I used the old kitchen steamer today to render down this lot of old comb. Not much but it was just to try it out. It worked really well. I put the tray in the bottom compartment, fitted the second compartment over it and laid some netting in the second tray. I squeezed together lumps of the comb and filled the container, folded over the net, put the lid on and switched on. 10 minutes later I had a couple of ounces of rendered beeswax which I poured into a tray to set. The net I used was too coarse and it let through some bits of detritus so I will render this wax again with the next batch through a finer mesh.

Friday, September 4, 2009

Visit to the Straw Museum

I visited a Straw museum yesterday. They had some old skeps, some with their hackles. The hackles were made out of birch bark made into a cone. Each skep was quite small with wooden floor and a central hole at the top about 2 inches diameter with a wooden plug closing the hole.

Steam wax melter

My wife said to me the other day that the steam cooker that we cook our fish and veggies in had developed a fault, it still worked but the timer which clicked it off had become useless. I am sure with a mind to the fact that I usually spill wax on the cooker when I am melting it in a double boiler (tin can in a pan), she suggested I may be able to use it for melting beeswax. Anyway she bought a super duper new steamer and today I trialed the old one to melt a couple of ounces of beeswax. It worked a treat! Within a few minutes the wax blocks were completely melted. I took the opportunity to wax glue some old comb into the top of an ali-baba basket to use as a swarm catching skep/bait hive. I stuck the small piece of comb in and then poured the rest of the molten wax directly into the lid to give it that beeswax smell.

Tuesday, September 1, 2009

What Natural Beekeeping means to me

Whichever type of hive you keep bees in, there are some essential elements of natural beekeeping that are common to all. Established beekeepers may already be following most of this but new beekeepers or those converting to natural beekeeping may have to adjust step by step as and when they can.

The five main elements are -

1 Minimum Interference.

2 Only increase from untreated survivors.

3 Do not use synthetic chemicals in the hive.

4 Feed sugar only when absolutely necessary.

5 Do not use foundation.

1 Minimum Interference.
Every time you open your hive it causes stress to the bees. The queen can go off laying for several hours and the whole balance of the hive may be upset. Nest scent (and heat) is lost, and the pheromones that control everything that goes on within the hive have to be re-established.

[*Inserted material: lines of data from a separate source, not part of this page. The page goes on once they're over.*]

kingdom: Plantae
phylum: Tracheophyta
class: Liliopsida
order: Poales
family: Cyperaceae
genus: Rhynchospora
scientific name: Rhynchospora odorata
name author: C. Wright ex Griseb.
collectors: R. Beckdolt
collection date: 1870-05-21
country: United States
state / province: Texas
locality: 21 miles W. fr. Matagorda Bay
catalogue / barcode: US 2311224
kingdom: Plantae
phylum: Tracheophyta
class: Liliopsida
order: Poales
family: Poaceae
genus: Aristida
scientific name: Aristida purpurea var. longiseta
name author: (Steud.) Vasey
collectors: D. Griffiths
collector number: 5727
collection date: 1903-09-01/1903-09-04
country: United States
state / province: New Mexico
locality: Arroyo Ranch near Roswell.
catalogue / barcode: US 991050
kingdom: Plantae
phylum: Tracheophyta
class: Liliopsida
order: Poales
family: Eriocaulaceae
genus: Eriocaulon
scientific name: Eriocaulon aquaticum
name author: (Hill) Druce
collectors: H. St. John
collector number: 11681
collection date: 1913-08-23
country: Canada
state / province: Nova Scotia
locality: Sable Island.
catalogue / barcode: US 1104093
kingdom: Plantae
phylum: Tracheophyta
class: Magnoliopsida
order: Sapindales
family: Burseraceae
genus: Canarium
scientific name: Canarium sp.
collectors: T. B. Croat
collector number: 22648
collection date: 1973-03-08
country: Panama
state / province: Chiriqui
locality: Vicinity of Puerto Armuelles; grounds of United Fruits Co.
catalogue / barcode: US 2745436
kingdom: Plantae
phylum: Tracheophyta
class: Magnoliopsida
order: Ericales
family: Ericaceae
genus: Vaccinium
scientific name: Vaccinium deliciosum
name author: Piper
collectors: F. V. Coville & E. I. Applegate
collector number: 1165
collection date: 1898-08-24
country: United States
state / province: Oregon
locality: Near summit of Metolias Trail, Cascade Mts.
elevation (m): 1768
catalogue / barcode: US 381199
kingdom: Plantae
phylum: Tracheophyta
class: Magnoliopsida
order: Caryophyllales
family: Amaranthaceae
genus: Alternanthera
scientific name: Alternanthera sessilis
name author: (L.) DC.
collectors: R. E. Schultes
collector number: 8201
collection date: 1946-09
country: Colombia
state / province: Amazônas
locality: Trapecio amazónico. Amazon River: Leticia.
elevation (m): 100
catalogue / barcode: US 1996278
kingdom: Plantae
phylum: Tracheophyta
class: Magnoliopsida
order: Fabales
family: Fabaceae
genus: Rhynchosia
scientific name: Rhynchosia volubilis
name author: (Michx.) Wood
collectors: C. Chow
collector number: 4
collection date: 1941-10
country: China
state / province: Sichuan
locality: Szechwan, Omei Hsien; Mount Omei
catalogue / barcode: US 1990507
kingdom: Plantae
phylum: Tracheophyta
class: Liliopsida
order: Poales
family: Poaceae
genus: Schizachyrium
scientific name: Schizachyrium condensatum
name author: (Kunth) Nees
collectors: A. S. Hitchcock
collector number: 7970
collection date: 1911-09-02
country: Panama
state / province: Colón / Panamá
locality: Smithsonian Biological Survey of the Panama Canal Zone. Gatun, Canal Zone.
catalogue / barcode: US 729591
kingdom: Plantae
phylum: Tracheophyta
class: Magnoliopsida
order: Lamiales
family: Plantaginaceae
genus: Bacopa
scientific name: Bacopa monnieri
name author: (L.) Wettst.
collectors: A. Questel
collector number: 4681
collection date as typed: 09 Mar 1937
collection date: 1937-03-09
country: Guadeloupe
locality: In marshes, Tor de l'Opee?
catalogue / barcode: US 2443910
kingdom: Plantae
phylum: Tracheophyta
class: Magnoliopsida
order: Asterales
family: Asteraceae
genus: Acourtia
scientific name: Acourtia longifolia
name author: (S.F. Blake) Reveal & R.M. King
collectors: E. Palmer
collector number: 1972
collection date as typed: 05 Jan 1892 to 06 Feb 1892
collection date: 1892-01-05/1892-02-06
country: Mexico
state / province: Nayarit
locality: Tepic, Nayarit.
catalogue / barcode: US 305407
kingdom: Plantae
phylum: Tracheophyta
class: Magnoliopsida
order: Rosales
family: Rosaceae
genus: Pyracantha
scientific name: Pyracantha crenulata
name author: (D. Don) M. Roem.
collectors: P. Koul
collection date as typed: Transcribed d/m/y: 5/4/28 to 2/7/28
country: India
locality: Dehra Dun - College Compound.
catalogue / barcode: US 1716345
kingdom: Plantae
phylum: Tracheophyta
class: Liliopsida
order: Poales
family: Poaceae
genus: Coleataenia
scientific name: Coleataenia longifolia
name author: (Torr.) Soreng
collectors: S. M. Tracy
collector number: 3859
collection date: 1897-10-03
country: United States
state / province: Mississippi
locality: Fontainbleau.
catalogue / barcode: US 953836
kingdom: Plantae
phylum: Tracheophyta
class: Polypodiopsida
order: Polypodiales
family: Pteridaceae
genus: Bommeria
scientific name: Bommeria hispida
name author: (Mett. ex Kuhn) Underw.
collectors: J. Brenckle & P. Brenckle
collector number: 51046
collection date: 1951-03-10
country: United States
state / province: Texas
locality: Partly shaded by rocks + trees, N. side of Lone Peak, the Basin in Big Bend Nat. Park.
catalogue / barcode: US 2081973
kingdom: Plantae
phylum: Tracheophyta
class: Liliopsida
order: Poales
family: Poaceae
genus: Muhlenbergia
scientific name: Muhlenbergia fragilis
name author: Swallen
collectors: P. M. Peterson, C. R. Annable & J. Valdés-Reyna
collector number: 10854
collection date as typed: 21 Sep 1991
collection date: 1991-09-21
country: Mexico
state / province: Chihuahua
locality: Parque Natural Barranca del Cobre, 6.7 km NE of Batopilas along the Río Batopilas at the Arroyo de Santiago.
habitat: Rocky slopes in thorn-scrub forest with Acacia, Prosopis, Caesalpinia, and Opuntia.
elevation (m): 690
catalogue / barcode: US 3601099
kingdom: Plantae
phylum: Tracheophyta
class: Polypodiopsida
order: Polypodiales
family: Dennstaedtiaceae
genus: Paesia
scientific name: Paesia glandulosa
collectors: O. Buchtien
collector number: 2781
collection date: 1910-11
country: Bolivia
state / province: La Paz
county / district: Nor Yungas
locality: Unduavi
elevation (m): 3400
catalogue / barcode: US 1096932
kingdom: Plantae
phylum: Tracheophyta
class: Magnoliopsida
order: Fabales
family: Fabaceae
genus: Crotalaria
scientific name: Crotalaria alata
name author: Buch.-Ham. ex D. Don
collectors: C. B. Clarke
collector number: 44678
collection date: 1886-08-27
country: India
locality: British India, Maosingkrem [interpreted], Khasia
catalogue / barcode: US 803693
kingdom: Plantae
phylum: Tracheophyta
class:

2 Only increase from untreated survivors - once you have your required number of stocks, don't buy queens, as you may add potential genetic weaknesses. Unless some bees are established that will survive untreated, you cannot fully develop natural sustainable bee-keeping. By only increasing from survivor stocks, this mimics what happens in nature.(Survival of the fittest) Allowing for dead outs because they will happen, baiting feral survivors and splitting of surviving colonies is the way forward.

3 Do not use synthetic chemical varroa treatments in the hive, to which mites are likely to develop immunity and which prolong the bee/mite co-adaption process. At first, bees may not survive without doing something (bio technical IPM), but the less you do, the better in the long run. This may have to be a gradual process.

4 Avoid feeding sugar unless there is a danger of starvation. By allowing bees to keep enough of their own stores for them to survive the periods of dearth (winter in northern climes and summer in hot countries), their health is not compromised, as they would by feeding refined sugar. This view is supported by a number of studies.

5. Avoid using foundation, as it prevents bees from building as they choose. Typically, bees build cells of between about 4.7 and 5.7 mm diameter. Cells can vary in size through the season and between different strains of bee. Allowing bees to build their own comb puts them in charge of how, where and when it is built - and they know what they are doing better than we do.